Right in front of him was his wedding ring.
He said it gave him hope when he found out about this.
“The other two things we found were our baptismal cups,” he said.
“Of the whole floor, that’s all that’s left, a wedding ring and two baptismal cups – I guess that’s pretty sacramental.”
In three weeks, the family was able to find a rental for nine children.
The community helped them with sofas, refrigerators, the local ballet school retooled all the ballet uniforms, the school took care of the uniforms and lunch boxes, books and bags, and the teacher took care of. music arranged all violins for aspiring musicians.
Ms Goodwin said the children had held up well since the fire.
“The little kids didn’t ask for anything at all,” she said.
“I think I’m probably the most upset.
“I get more emotional because I tend to think that if this happened or what about it.
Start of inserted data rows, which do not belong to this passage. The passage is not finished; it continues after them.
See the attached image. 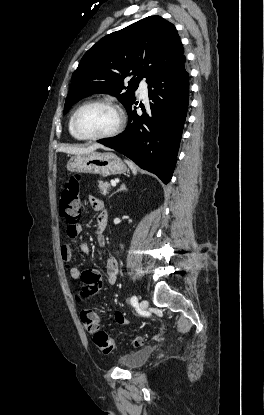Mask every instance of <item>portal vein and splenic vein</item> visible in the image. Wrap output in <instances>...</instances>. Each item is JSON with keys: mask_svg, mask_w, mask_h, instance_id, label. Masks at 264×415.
<instances>
[{"mask_svg": "<svg viewBox=\"0 0 264 415\" xmlns=\"http://www.w3.org/2000/svg\"><path fill=\"white\" fill-rule=\"evenodd\" d=\"M111 185L112 186H116V182L115 181H111Z\"/></svg>", "mask_w": 264, "mask_h": 415, "instance_id": "obj_1", "label": "portal vein and splenic vein"}]
</instances>
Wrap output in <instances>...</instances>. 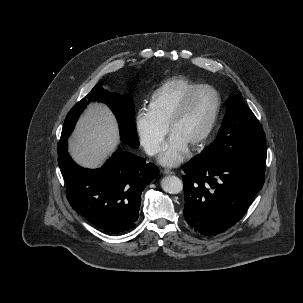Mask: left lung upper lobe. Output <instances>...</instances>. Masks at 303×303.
Returning a JSON list of instances; mask_svg holds the SVG:
<instances>
[{
  "label": "left lung upper lobe",
  "mask_w": 303,
  "mask_h": 303,
  "mask_svg": "<svg viewBox=\"0 0 303 303\" xmlns=\"http://www.w3.org/2000/svg\"><path fill=\"white\" fill-rule=\"evenodd\" d=\"M200 156L212 160L229 159L265 172L266 142L262 127L239 95L228 99L217 138Z\"/></svg>",
  "instance_id": "obj_1"
}]
</instances>
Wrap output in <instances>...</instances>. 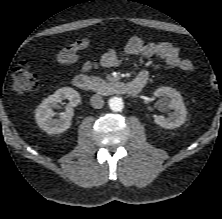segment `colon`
Listing matches in <instances>:
<instances>
[{
	"instance_id": "1",
	"label": "colon",
	"mask_w": 222,
	"mask_h": 219,
	"mask_svg": "<svg viewBox=\"0 0 222 219\" xmlns=\"http://www.w3.org/2000/svg\"><path fill=\"white\" fill-rule=\"evenodd\" d=\"M13 90L16 93H24L35 90L38 86L37 74L27 62H20L12 70ZM217 81L211 78V85L216 86Z\"/></svg>"
}]
</instances>
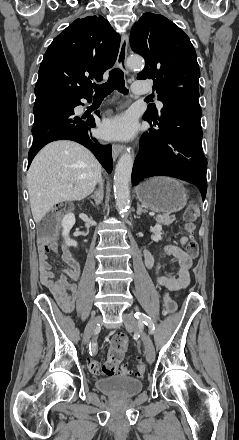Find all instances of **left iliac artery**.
Listing matches in <instances>:
<instances>
[{
	"label": "left iliac artery",
	"mask_w": 239,
	"mask_h": 440,
	"mask_svg": "<svg viewBox=\"0 0 239 440\" xmlns=\"http://www.w3.org/2000/svg\"><path fill=\"white\" fill-rule=\"evenodd\" d=\"M135 318L140 322V323H144L145 325L148 326L149 328V334H153L155 331V325L153 323V321L151 320L150 317H148L147 315L140 313V312H136L134 314Z\"/></svg>",
	"instance_id": "44dca946"
}]
</instances>
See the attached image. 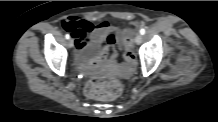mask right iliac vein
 I'll return each instance as SVG.
<instances>
[{
  "mask_svg": "<svg viewBox=\"0 0 218 122\" xmlns=\"http://www.w3.org/2000/svg\"><path fill=\"white\" fill-rule=\"evenodd\" d=\"M69 48H72L74 46V41L73 39H69L68 43H67Z\"/></svg>",
  "mask_w": 218,
  "mask_h": 122,
  "instance_id": "1",
  "label": "right iliac vein"
}]
</instances>
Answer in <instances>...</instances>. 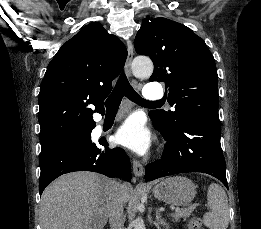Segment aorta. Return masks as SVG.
<instances>
[{"mask_svg":"<svg viewBox=\"0 0 261 229\" xmlns=\"http://www.w3.org/2000/svg\"><path fill=\"white\" fill-rule=\"evenodd\" d=\"M131 68L137 78H149L154 66L151 58H148V56H136L131 64ZM133 227L134 229H146V225L141 217L133 221Z\"/></svg>","mask_w":261,"mask_h":229,"instance_id":"aorta-1","label":"aorta"}]
</instances>
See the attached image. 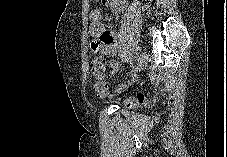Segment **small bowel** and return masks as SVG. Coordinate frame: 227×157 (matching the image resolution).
Returning a JSON list of instances; mask_svg holds the SVG:
<instances>
[{
	"mask_svg": "<svg viewBox=\"0 0 227 157\" xmlns=\"http://www.w3.org/2000/svg\"><path fill=\"white\" fill-rule=\"evenodd\" d=\"M104 4L110 5L116 11L121 12L125 8L128 0H102ZM90 34L96 39L94 43V54H106L114 56L118 51L116 35L108 30L102 22V12L100 9H93L90 12ZM111 74L119 70V64L115 60L109 62Z\"/></svg>",
	"mask_w": 227,
	"mask_h": 157,
	"instance_id": "obj_1",
	"label": "small bowel"
}]
</instances>
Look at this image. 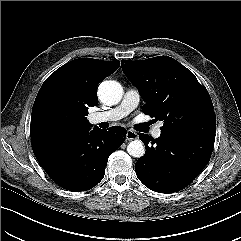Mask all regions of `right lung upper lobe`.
Instances as JSON below:
<instances>
[{"label":"right lung upper lobe","instance_id":"right-lung-upper-lobe-1","mask_svg":"<svg viewBox=\"0 0 241 241\" xmlns=\"http://www.w3.org/2000/svg\"><path fill=\"white\" fill-rule=\"evenodd\" d=\"M119 61H103L91 58L72 60L53 72L43 83L35 99L31 117V143L55 140L89 128L85 116L88 107L98 102V84L114 73ZM61 108L67 120L61 125H51L48 113Z\"/></svg>","mask_w":241,"mask_h":241}]
</instances>
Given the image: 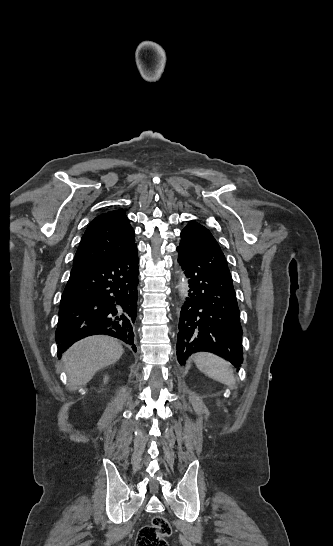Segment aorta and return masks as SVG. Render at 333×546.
<instances>
[{
  "label": "aorta",
  "mask_w": 333,
  "mask_h": 546,
  "mask_svg": "<svg viewBox=\"0 0 333 546\" xmlns=\"http://www.w3.org/2000/svg\"><path fill=\"white\" fill-rule=\"evenodd\" d=\"M179 286H180L181 296H184L186 294V292H187V290H186V287H187L186 281L184 279H182V281H180Z\"/></svg>",
  "instance_id": "762f6f07"
}]
</instances>
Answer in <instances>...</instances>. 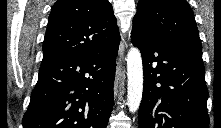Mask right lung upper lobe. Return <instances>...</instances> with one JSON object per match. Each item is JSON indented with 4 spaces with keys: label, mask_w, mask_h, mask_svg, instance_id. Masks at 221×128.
<instances>
[{
    "label": "right lung upper lobe",
    "mask_w": 221,
    "mask_h": 128,
    "mask_svg": "<svg viewBox=\"0 0 221 128\" xmlns=\"http://www.w3.org/2000/svg\"><path fill=\"white\" fill-rule=\"evenodd\" d=\"M119 40L108 0H57L49 16L41 65L66 55L91 53Z\"/></svg>",
    "instance_id": "1"
}]
</instances>
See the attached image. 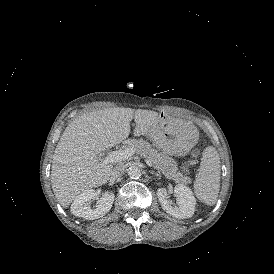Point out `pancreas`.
Instances as JSON below:
<instances>
[{
	"label": "pancreas",
	"instance_id": "1",
	"mask_svg": "<svg viewBox=\"0 0 274 274\" xmlns=\"http://www.w3.org/2000/svg\"><path fill=\"white\" fill-rule=\"evenodd\" d=\"M126 148H133L137 155L152 162L154 168L157 169L159 173H162L167 179L186 185L192 182V179L189 176H185L177 171L176 162L172 158L152 148L148 141L130 140L126 145Z\"/></svg>",
	"mask_w": 274,
	"mask_h": 274
}]
</instances>
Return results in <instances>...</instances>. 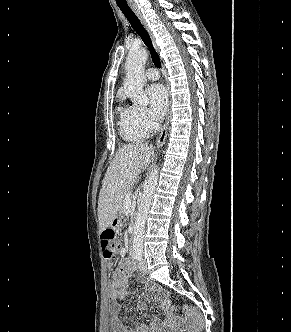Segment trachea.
I'll list each match as a JSON object with an SVG mask.
<instances>
[{"label":"trachea","mask_w":291,"mask_h":332,"mask_svg":"<svg viewBox=\"0 0 291 332\" xmlns=\"http://www.w3.org/2000/svg\"><path fill=\"white\" fill-rule=\"evenodd\" d=\"M118 7L125 15L129 23L131 24L132 28L139 34L145 45L150 49L151 58L153 63L157 68H161V62L158 54L156 53L155 49L152 46V41L150 39L149 34L141 24L138 17L134 14V12L130 9L127 2L117 3Z\"/></svg>","instance_id":"3493384b"}]
</instances>
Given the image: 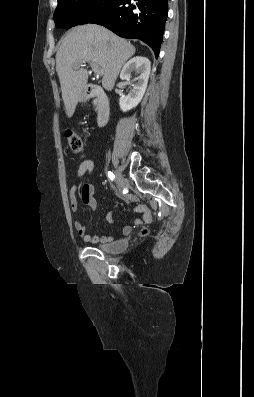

“Little things come up and you get upset. “
Ms Goodwin said she noticed the fire changed the way children took their faith.
It was the extra hour of worship or mass, the extra time for prayer, she said.
“If it turns out that one of our children is better at life, keeping their faith as a result of this, then we would do it again tomorrow,” Mr. Goodwin said.
The Goodwins have a Christmas tree and will be spending Christmas in Toowoomba with Mr. Goodwin’s family side.
Mr. Goodwin said that it was important to remember during the nativity: “God did not come into a rich family, he entered into a very poor family.”
“And all along the way Joseph and Mary were provided; they had to constantly demonstrate faith and that’s what I think Catholics should do, ”he said.
“I think we have to lose a lot of our attributes and our materialism.
“When you go through one of these (life events) it’s a really quick and fresh reminder of what really matters.